━━ Available data ━━

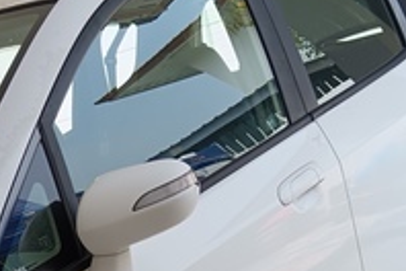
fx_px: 959
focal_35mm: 85
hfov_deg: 23.8
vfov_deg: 14.5
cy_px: 458
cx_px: 146
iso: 100
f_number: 1.9
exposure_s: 1/177
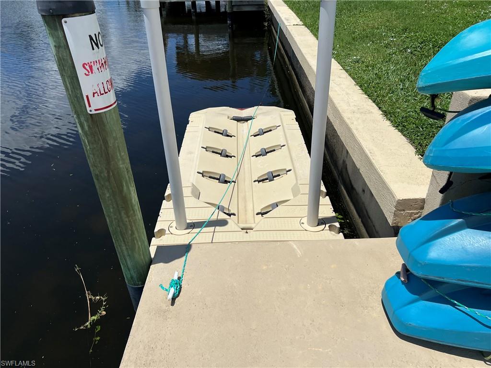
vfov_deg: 53.1
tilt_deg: -31.7
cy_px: 184
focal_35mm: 26
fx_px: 369
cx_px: 246
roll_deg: +1.5
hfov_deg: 67.3
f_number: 1.5
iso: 50
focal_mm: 5.7
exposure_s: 1/11364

━━━

### Goal of the exercise:
Except for the pictures, give the data again word for word.

### Result of the exercise:
fx_px: 959
focal_35mm: 85
hfov_deg: 23.8
vfov_deg: 14.5
cy_px: 458
cx_px: 146
iso: 100
f_number: 1.9
exposure_s: 1/177
vfov_deg: 53.1
tilt_deg: -31.7
cy_px: 184
focal_35mm: 26
fx_px: 369
cx_px: 246
roll_deg: +1.5
hfov_deg: 67.3
f_number: 1.5
iso: 50
focal_mm: 5.7
exposure_s: 1/11364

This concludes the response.